フロアから私は「47年間、延べ80万人の尿酸値の変化を検討したことがある。先生の結果と同じように、男女とも尿酸値は上昇し、男性は5.8mg/dlから6.1mg/dlに、女性は4.0mg/dlから4.5mg/dlに増加した。男性では肥満者が増えたので尿酸値の増加は肥満で説明できるが、女性では肥満者は増えておらず、女性では肥満以外のアルコールやプリン体が関与しているではないか?」と質問した。
午後4時30分、鳥取大学再生医療学の久留一郎教授による特別講演があった。久留教授は新しく出る"高尿酸血症ガイドライン"の委員をされている。久留教授は「高尿酸血症は、高血圧・腎障害・糖尿病・MetSのリスクとなっている。・・高尿酸血症には減量・運動・アルコールの生活習慣指導が重要だ」と講演された。Newtonライト
表示「肥満と病気のかがく」(2018年7月25日発行)の21ページに、肥満度の増加に伴って高尿酸血症は増加する
表示(徳永他:Int J Obes 1991)ことが載っている。
午後6時から、懇親会があった。病院の合併が話題になった。病院勤務医は「伊丹市にある市立伊丹病院と公立学校共済組合近畿中央病院が合併しそうだ。市立伊丹病院も、近畿中央病院も老朽化し、建て替えの時期になっている。
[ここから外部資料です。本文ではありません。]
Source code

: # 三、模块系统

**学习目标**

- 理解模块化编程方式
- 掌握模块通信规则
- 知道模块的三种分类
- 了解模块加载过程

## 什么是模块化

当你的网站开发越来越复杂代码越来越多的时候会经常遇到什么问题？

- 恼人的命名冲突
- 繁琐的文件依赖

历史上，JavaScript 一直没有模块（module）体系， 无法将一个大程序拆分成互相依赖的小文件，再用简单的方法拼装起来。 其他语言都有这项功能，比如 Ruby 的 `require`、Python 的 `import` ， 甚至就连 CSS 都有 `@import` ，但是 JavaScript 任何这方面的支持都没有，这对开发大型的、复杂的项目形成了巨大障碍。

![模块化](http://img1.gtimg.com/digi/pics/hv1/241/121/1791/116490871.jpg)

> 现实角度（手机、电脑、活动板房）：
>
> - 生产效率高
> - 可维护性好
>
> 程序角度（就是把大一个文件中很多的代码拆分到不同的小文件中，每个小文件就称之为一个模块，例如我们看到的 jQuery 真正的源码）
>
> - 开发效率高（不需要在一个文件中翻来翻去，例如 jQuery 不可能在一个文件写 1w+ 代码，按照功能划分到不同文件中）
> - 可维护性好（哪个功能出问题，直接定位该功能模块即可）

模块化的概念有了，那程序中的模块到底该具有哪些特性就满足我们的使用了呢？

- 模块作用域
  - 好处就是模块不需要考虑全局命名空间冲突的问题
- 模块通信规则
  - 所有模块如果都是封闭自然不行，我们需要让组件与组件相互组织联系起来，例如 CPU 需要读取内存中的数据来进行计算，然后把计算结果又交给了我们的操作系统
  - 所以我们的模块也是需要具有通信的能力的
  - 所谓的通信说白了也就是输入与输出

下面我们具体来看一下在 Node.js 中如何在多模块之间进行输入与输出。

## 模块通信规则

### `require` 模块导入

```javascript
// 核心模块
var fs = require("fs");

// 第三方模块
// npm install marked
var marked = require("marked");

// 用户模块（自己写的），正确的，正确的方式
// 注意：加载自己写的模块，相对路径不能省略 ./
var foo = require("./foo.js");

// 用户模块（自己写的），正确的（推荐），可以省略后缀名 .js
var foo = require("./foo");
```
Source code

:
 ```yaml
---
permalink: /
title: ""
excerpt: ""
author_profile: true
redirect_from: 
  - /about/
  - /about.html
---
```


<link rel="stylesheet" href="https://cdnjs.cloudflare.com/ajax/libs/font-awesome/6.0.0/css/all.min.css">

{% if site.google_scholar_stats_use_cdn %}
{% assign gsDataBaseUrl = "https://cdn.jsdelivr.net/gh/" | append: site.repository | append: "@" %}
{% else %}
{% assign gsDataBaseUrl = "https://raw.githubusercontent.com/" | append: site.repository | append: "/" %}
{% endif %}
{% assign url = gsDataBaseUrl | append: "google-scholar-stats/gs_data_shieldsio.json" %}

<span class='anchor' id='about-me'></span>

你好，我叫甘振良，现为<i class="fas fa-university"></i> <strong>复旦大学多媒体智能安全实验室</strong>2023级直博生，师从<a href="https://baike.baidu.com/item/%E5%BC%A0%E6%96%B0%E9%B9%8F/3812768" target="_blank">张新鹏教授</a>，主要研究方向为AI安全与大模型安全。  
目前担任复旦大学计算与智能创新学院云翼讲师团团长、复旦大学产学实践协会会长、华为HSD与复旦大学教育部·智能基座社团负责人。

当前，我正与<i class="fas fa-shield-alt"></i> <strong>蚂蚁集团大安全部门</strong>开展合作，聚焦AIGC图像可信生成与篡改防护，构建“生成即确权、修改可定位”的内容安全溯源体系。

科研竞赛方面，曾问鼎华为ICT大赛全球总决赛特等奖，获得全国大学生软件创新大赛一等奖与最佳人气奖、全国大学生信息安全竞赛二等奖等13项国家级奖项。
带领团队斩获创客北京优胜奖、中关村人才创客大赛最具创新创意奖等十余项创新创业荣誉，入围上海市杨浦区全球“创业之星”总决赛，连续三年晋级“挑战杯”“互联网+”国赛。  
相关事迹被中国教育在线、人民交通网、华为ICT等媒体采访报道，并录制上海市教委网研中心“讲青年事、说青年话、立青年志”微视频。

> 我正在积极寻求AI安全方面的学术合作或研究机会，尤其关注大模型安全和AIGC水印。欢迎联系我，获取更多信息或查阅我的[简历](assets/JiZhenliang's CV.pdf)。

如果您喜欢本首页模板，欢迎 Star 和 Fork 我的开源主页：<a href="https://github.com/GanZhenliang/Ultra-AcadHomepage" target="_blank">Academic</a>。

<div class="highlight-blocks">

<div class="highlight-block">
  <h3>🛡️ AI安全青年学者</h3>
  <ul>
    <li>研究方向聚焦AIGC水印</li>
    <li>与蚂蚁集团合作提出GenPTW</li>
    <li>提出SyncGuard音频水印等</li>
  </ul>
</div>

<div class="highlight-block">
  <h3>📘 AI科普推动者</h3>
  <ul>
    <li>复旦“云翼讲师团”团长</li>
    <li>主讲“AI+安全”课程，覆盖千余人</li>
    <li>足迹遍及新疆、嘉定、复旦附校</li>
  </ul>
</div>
2018年9月末までに合併すると、急性期病床を減らすという条件で、国から補助金が4割出る」と言う。
阪神間には6つの市があり、尼崎市46万人(県立尼崎病院と県立塚口病院)は既に合併し尼崎総合医療センターになり、西宮市49万人(県立西宮病院と市立西宮病院)と川西市16万人(市立川西病院と川西協立病院)の合併は決定し、伊丹市20万人(市立伊丹病院と近畿中央病院)は合併話が進んでいる。宝塚市23万人と芦屋市10万人は、どうするのだろうか。
私立病院長は「大阪のK病院とN病院も合併するという話がある。400床の中規模病院は採算が取れず、600床規模の病院でないと経営が成り立たたなくなっている」と言う。大学病院勤務医は「大都市圏では、各市に市立病院がある必要はなく、市を越えた広域で考えた方がいい。小さな診療科は分散するより、大きなセンター的な公的病院に集中させた方が、無駄がなく効率がよくなる」と言う。
合併して新築された病院は、「新しい施設で、最新の医療が受けられる」と地元住民の評判がいい。市町村の"平成の大合併"など、平成になって銀行・保険会社・製薬会社・百貨店・コンビニなど多くの行政・企業が合併した。中規模病院の平成大合併は、ピークを迎えようとしている。